Głównym celem terapii DDA jest nawiązanie takiego kontaktu ze swoimi odczuciami, który pozwoli na odreagowanie nieuświadomionych do tej pory emocji. Stopniowo pojawia się możliwość nawiązywania tego kontaktu w coraz bardziej spokojny sposób. Uczucia stają się wyciszone, ale nie wyparte czy wymazane.

Rozstanie z dzieciństwem jest konieczne do tego, by stać się samodzielnym, silnym dorosłym. Celem terapii jest wyposażenie DDA w narzędzia, które pozwolą im na poprawienie jakości swojego życia, a także umożliwienie pożegnania się z poprzednim etapem życia, a w konsekwencji powitania tego, co nowe.

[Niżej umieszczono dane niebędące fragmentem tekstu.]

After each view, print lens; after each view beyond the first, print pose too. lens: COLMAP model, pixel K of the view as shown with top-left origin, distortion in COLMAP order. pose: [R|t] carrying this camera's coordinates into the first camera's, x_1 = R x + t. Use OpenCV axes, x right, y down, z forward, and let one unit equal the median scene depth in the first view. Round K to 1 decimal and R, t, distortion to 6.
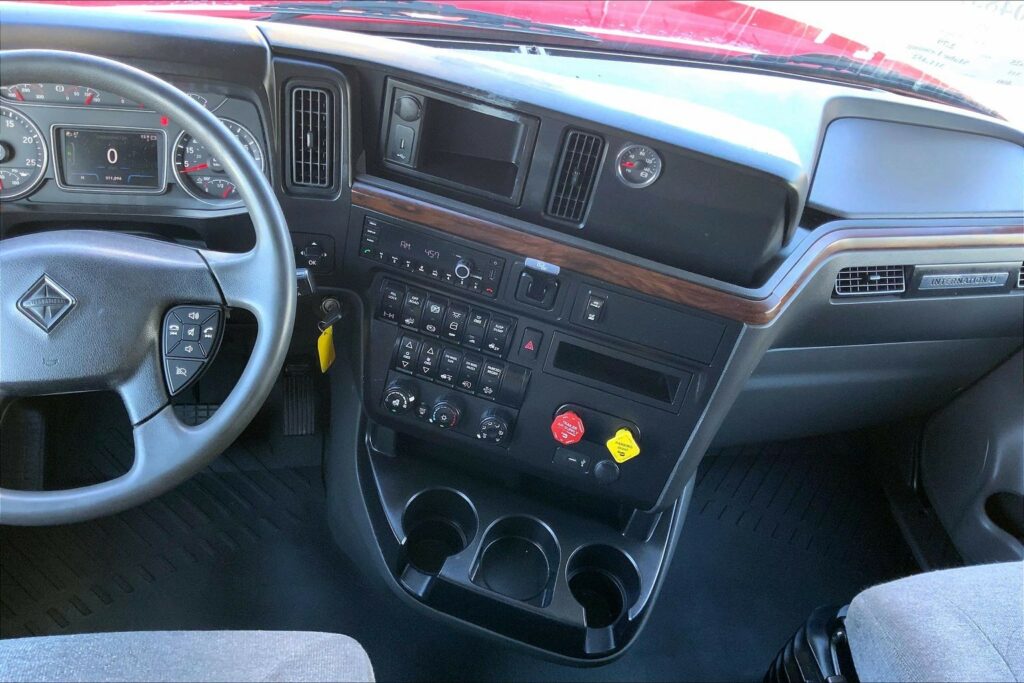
lens RADIAL K [[875.0, 0, 514.1], [0, 875.0, 342.8], [0, 0, 1]] dist [0.090483, -0.179764]
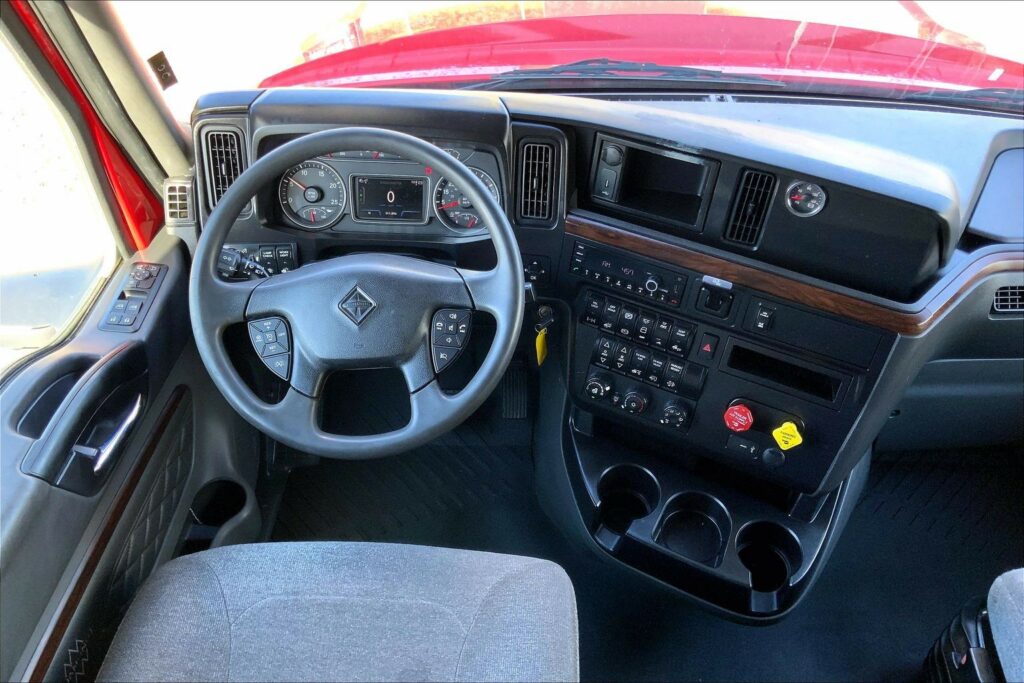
lens RADIAL K [[875.0, 0, 501.3], [0, 875.0, 338.7], [0, 0, 1]] dist [0.090483, -0.179764]
pose [[0.971610, 0.026985, -0.235046, 0.027170], [-0.030957, 0.999433, -0.013224, 0.016086], [0.234556, 0.020125, 0.971894, -0.249214]]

Jeśli jesteś DDA i czujesz, że chcesz wybrać się na terapię, to wspaniale! Chęć zmierzenia się ze swoimi słabościami i problemami stanowi oznakę dojrzałości. Nie obawiaj się trudnego zderzenia z wypartymi, trudnymi wspomnieniami. Zadaniem terapeuty jest zapewnienie ci bezpieczeństwa oraz ochrony przed wystawieniem na zbyt duży poziom rozpaczy. Oddziaływania będą prowadzone we właściwym tempie, a przepracowanie traum przeszłości w bezpiecznym, wspierającym środowisku pozwoli ci na zamknięcie minionego etapu życia i skupienie się na przyszłości. Dzięki temu jest spora szansa na to, że zaznasz szczęścia i spokoju ducha.